Dall’appartamento indicato si udiva chiaramente la musica, ma all’interno non era presente nessuno. Poco dopo è arrivato a piedi un uomo che, alla vista dei Carabinieri, si è avvicinato ai militari dichiarando di essere il proprietario dell’immobile. Alla richiesta dei Carabinieri di accompagnarli all’interno dell’abitazione per un controllo, l’uomo si è opposto con fare minaccioso.

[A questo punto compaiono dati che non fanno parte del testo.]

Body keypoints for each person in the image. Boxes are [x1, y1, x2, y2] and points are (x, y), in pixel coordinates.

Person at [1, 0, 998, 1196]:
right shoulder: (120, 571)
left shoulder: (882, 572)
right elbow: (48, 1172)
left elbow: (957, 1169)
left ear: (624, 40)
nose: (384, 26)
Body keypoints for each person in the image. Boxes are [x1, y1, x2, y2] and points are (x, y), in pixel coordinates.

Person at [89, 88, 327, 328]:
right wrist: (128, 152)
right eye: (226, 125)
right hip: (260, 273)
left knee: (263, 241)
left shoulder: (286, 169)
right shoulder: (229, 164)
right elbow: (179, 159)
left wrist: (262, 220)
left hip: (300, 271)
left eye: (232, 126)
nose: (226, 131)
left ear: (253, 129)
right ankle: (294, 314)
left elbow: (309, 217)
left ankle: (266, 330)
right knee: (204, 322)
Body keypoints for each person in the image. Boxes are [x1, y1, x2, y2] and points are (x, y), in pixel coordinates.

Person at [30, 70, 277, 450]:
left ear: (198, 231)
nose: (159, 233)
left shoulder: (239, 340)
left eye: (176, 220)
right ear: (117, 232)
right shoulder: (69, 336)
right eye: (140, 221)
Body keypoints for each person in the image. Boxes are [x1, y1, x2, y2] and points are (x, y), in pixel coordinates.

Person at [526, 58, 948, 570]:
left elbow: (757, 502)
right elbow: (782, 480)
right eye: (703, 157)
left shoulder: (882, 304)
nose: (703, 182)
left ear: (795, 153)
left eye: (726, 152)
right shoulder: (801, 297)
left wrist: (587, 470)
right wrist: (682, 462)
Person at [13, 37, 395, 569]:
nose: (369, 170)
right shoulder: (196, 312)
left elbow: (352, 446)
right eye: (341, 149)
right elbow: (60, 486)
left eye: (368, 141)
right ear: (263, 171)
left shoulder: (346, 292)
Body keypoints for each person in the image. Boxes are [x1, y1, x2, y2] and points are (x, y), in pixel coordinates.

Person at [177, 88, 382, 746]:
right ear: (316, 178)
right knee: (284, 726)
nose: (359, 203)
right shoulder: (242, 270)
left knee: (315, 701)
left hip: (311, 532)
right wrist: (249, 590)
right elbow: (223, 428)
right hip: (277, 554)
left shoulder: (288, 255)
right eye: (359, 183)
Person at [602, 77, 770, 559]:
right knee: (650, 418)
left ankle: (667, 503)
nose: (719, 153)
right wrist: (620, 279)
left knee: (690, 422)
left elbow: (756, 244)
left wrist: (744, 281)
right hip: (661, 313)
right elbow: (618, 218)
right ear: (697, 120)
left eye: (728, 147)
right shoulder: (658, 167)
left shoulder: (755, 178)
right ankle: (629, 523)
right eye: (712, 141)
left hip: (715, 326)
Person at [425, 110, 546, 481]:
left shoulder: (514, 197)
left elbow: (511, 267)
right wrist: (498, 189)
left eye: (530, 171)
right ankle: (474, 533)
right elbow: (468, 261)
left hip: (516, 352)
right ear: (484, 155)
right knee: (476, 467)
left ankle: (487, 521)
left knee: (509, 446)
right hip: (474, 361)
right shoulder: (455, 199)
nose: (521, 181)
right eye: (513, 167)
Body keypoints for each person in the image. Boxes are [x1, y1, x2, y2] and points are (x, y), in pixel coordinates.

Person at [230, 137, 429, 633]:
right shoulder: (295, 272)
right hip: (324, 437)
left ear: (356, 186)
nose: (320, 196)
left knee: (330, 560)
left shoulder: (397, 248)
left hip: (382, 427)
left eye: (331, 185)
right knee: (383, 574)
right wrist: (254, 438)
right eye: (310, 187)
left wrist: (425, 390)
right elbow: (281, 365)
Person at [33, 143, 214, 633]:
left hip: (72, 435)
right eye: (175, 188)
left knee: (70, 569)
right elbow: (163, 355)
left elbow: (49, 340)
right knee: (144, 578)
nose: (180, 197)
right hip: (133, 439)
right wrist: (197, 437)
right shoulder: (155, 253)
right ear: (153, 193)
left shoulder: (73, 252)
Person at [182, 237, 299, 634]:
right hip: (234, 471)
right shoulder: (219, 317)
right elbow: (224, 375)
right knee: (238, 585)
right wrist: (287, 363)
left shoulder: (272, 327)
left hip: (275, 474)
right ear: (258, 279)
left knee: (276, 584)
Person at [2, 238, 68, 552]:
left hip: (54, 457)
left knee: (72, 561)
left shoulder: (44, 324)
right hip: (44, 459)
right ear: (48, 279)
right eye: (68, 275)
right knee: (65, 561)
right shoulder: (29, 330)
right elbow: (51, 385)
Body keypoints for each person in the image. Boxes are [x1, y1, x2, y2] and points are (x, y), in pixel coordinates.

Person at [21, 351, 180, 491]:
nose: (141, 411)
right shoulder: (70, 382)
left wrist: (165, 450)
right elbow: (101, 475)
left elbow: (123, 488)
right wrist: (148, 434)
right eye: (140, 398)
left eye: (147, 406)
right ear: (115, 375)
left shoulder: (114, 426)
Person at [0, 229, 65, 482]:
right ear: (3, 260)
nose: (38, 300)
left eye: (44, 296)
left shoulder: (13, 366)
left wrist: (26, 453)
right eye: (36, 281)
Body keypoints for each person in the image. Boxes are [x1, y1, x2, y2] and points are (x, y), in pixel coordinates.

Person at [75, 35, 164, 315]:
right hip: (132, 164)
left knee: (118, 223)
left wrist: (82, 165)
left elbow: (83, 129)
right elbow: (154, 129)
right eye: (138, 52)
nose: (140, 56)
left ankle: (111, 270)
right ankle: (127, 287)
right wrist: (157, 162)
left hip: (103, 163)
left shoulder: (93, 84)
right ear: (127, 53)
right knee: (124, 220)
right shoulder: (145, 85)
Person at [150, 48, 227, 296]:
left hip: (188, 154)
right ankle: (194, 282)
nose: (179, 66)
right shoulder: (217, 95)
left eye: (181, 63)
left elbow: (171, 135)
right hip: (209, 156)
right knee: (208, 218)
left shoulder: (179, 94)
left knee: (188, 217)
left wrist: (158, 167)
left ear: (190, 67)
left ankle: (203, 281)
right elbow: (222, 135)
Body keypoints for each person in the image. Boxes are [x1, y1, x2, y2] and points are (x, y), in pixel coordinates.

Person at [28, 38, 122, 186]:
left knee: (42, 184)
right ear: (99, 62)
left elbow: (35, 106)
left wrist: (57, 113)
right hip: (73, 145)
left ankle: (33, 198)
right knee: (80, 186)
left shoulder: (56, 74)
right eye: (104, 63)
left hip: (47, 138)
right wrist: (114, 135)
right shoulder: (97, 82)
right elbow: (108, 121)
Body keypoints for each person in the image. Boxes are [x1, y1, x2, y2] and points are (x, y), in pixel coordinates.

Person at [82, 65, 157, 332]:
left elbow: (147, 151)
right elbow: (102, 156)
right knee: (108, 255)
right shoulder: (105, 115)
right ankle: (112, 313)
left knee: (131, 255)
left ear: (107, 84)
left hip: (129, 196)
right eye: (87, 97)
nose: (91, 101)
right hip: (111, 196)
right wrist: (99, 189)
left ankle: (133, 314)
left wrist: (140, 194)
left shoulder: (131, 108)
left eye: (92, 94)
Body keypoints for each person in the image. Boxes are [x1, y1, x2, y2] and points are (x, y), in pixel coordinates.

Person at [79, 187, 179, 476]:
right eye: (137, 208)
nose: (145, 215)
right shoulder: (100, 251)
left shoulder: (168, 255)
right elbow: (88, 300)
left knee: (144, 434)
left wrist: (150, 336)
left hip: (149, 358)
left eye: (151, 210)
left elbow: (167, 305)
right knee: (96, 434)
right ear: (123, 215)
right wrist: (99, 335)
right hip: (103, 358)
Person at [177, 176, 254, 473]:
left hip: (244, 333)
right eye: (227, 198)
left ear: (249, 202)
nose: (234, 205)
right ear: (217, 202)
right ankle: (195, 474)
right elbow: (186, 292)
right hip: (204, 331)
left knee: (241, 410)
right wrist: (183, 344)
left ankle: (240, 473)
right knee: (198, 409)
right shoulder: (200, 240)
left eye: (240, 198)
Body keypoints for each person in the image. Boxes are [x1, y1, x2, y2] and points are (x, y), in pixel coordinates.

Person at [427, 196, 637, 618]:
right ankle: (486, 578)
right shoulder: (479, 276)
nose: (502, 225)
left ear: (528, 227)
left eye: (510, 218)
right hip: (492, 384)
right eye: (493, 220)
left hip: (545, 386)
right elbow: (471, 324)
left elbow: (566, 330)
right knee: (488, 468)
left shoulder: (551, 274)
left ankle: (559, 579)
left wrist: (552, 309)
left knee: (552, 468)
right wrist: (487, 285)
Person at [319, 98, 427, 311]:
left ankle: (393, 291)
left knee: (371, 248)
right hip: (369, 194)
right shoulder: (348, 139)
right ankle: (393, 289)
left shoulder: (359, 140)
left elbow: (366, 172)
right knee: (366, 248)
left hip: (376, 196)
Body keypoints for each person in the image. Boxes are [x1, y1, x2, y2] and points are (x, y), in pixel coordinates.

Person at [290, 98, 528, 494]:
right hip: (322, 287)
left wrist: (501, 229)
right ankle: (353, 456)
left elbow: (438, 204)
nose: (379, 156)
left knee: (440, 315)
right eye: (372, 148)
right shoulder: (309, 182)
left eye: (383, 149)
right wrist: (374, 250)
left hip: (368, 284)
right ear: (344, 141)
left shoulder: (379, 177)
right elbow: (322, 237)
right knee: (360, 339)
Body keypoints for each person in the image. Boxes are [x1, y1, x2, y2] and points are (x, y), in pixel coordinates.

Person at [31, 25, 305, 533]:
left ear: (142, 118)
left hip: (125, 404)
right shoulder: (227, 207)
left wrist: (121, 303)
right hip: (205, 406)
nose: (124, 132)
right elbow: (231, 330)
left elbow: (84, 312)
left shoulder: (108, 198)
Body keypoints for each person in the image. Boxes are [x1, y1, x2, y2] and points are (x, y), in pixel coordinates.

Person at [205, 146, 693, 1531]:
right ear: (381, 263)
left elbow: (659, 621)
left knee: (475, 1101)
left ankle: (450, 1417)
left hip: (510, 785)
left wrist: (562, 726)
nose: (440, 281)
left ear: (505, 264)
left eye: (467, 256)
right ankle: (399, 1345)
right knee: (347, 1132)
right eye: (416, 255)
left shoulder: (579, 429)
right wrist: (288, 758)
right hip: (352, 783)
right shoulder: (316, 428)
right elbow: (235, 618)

I militari non hanno desistito e sono entrati in casa, dove hanno percepito un forte odore di marijuana, scoprendo così il motivo del rifiuto. Sulla scrivania al piano terra (adibito a laboratorio) sono stati rinvenuti due trincia tabacco con residui di stupefacente, un sacchetto di plastica con chiusura ermetica contenente g. 14 di marijuana e un secondo sacchetto contenente una miscela di tabacco e marijuana del peso complessivo di g. 6. Al secondo piano dell’abitazione, i militari hanno trovato due buste sottovuoto contenenti rispettivamente 62 e 64 g. di marijuana, due bustine in plastica trasparente con 3 e 0,5 g. di cocaina, oltre a vario materiale per il confezionamento. All’interno di un armadietto dotato di luce sono state trovate quattro piantine di marijuana. Sul terrazzo attiguo, invece, sono state ritrovate in alcuni vasi tredici piante di marijuana ormai secche. Infine, in un’altra camera da letto, è stata individuata una serra di grandi dimensioni con cinque piantine di marijuana e un recipiente con g. 580 grammi di foglie della medesima sostanza. Tutto il materiale rinvenuto è stato sequestro. L’uomo, residente nel capoluogo e già noto alle forze dell’ordine per reati specifici, è ritenuto responsabile del reato di produzione e detenzione illecita di sostanze stupefacenti, e per lui è scattata la denuncia a piede libero.